Éditions Adyar, Paris.
Dans ce livre encore, l’influence de la science moderne se fait fortement sentir ; mais ce avec quoi l’auteur veut la combiner, ce ne sont pas des idées authentiquement traditionnelles, quoique visiblement il les croie telles de bonne foi ; en effet, tout en déclarant d’ailleurs expressément qu’il n’est pas théosophiste, il prend fort sérieusement pour l’expression du « savoir antique »… tout ce qui est exposé dans la Doctrine Secrète de Mme Blavatsky. C’est cette « cosmogonie » fantastique, avec sa déformation évolutionniste, et par conséquent déjà bien moderne, des doctrines cycliques, qu’il s’est appliqué à traduire en un langage « philosophico-scientifique » qu’il estime plus généralement accessible ; nous n’oserions d’ailleurs pas garantir qu’il se soit toujours parfaitement reconnu au milieu de toutes les complications des « chaînes », des « rondes », des « races » et de leurs multiples subdivisions. Il lui arrive aussi parfois de toucher incidemment à des notions réellement traditionnelles, et il le fait d’une façon plutôt malheureuse : ainsi, il pense que le ternaire « Esprit-Vie-Matière » est identique à la Trinité chrétienne, ce qui prouve que, sur celle-ci, il est vraiment bien mal informé.
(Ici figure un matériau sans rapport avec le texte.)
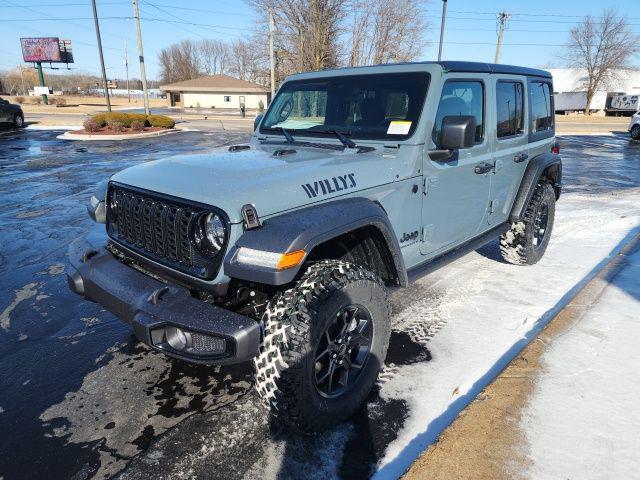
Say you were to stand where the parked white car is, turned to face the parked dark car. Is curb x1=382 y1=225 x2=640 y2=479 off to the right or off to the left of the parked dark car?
left

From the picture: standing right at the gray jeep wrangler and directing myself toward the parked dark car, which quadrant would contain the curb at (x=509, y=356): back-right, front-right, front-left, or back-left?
back-right

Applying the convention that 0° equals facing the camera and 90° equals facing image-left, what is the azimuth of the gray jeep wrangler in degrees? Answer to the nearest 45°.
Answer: approximately 45°

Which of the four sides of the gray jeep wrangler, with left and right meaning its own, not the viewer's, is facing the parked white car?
back

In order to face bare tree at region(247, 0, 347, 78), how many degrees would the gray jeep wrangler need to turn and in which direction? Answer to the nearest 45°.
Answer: approximately 135° to its right

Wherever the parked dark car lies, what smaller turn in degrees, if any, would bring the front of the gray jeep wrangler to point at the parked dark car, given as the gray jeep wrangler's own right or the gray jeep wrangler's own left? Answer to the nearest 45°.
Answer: approximately 90° to the gray jeep wrangler's own right
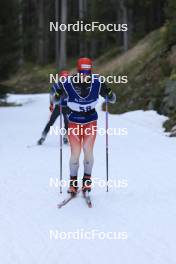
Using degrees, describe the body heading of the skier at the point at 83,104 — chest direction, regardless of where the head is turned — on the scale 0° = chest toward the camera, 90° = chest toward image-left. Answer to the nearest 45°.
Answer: approximately 0°
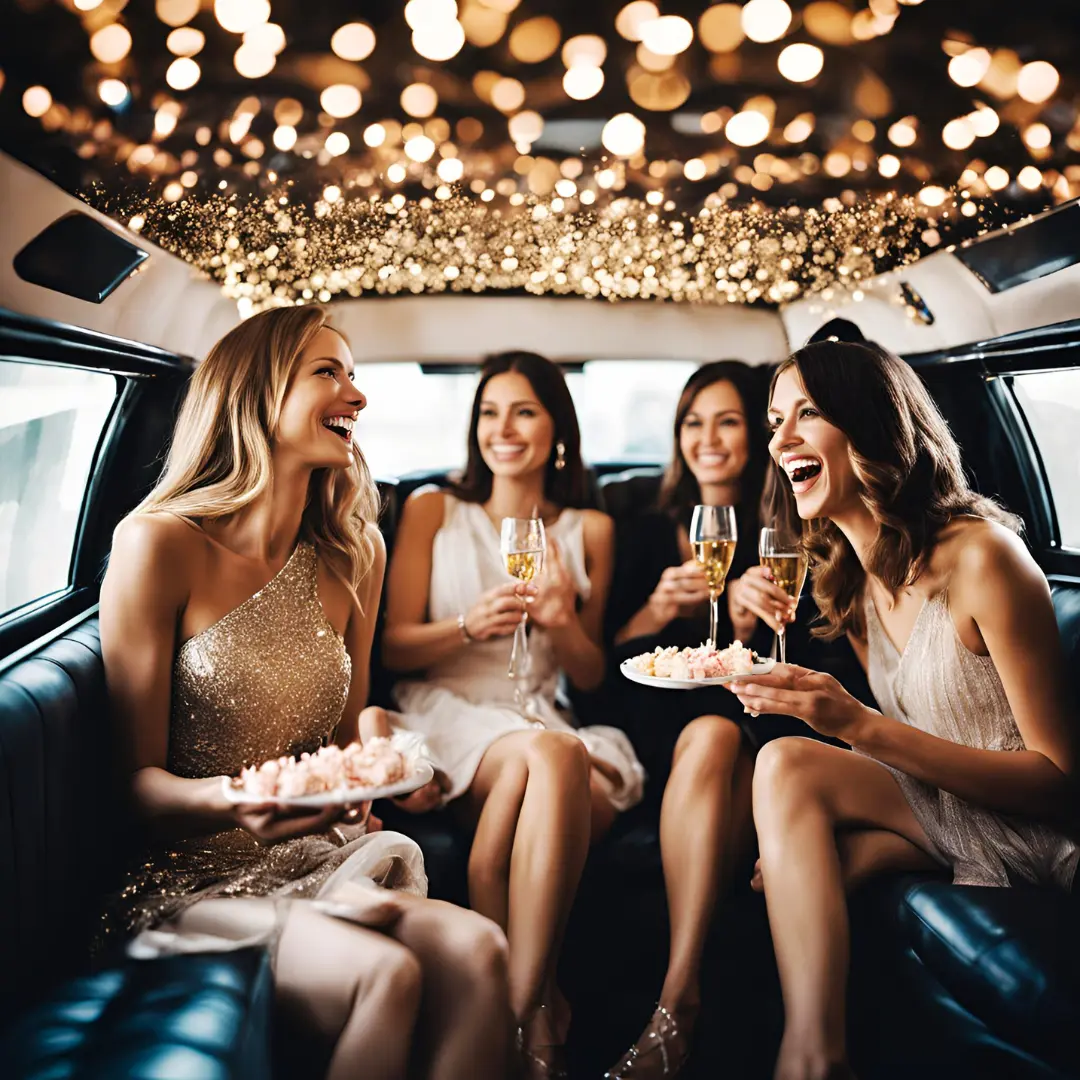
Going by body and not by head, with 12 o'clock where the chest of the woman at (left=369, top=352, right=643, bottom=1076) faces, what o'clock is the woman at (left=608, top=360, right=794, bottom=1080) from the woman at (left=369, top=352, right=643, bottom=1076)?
the woman at (left=608, top=360, right=794, bottom=1080) is roughly at 9 o'clock from the woman at (left=369, top=352, right=643, bottom=1076).

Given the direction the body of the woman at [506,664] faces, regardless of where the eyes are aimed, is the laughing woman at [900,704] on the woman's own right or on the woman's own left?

Il a, d’autre part, une manière tout à fait « personnelle » et assez extraordinaire de « rectifier » l’astrologie ; mais nous croyons peu utile d’y insister davantage ; tout cela est sans doute très ingénieux, mais a seulement le défaut de manquer de toute base réelle ; et que de travail, à notre époque, est ainsi dépensé en pure perte, faute de véritables principes directeurs !
- Robert Duportail. — Enchaînements scientifiques et
philosophiques.
Montmartre Bibliophile, Paris.
Ce qu’il y a de mieux dans cette brochure, c’est le chapitre dans lequel l’auteur dénonce la « régression de l’intelligence » et les méfaits de l’« ère scientifique » moderne ; il fait aussi, par ailleurs, une assez bonne critique du « transformisme ». Il est donc de ceux qui se rendent compte plus ou moins complètement des défauts d’une « civilisation » toute matérielle ; mais, comme la plupart de ceux qui sont dans ce cas, il ne trouve à proposer que des remèdes assurément bien insuffisants. Nous ne voyons pas trop quels résultats pourrait donner, à cet égard, la constitution de ce qu’il appelle une « psycho-philosophie », qu’il conçoit comme basée en somme sur les sciences profanes, bien qu’il veuille y incorporer quelques données très fragmentaires tirées de l’alchimie ou d’autres « sciences anciennes », et vues d’ailleurs encore à travers des interprétations modernes. Ceux qui s’accordent sur le côté « négatif » semblent devenir toujours plus nombreux, et c’est déjà quelque chose ; mais, pour pouvoir faire œuvre réellement « constructive », il faudrait avant tout partir d’une connaissance des véritables principes, faute de laquelle on ne fera jamais guère qu’agiter des idées dans le vide, ce qui n’est certes pas le moyen de sortir du « chaos » actuel.